[I18n-sig] JapaneseCodecs 1.1 with ISO-2022-JP codec
Martin v. Loewis
martin@loewis.home.cs.tu-berlin.de
Fri, 24 Nov 2000 22:28:38 +0100
> ReadStream.readline() reads lines by calling readline() of
> the underlying stream object, and converts them into Unicode
> objects. Therefore, line breaking is done in the layer of
> native encodings. I believe it works well for at least the
> three Japanese encodings.
That is the case that may make trouble.
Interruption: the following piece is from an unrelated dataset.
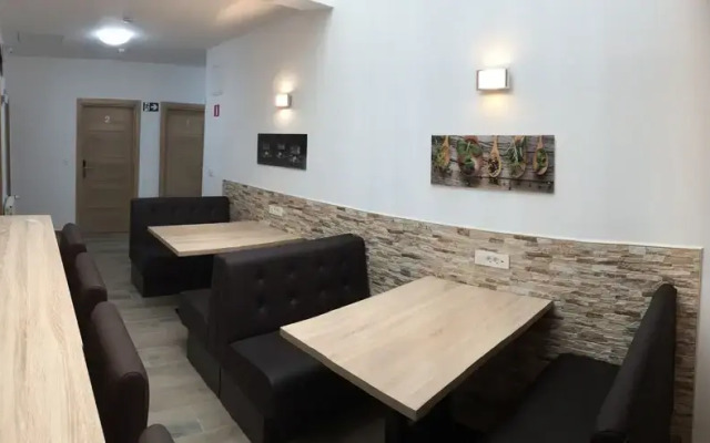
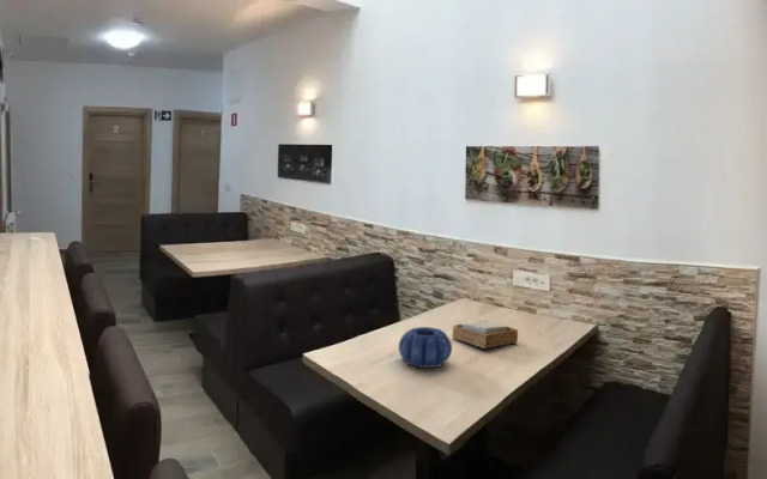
+ napkin holder [451,320,519,350]
+ decorative bowl [398,326,453,369]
Consider u"Hello\nWorld" in
UTF-16LE; it is
H \0 e \0 l \0 l \0 o \0 \n \0 W \0 r \0 l \0 d \0
Now, if you do readline on the underlying stream, you get
H \0 e \0 l \0 l \0 o \0 \n
Passing that to the UTF-16 decoder causes an exception: this is an
uneven number of bytes, which is illegal in UTF-16 (it should have
read \n\0 instead).
I was merely asking for confirmation that this is not a problem in
your encodings (i.e. the byte \012 always means newline, no matter
where it appears in the encoding).
> However, ReadStream.readlines() reads a Unicode character sequence
> by calling ReadStream.read() internally, and breaks it into a set of
> lines by looking for a CR. Is there a case that this does not work?
No, that should work just fine.
Thanks,
Martin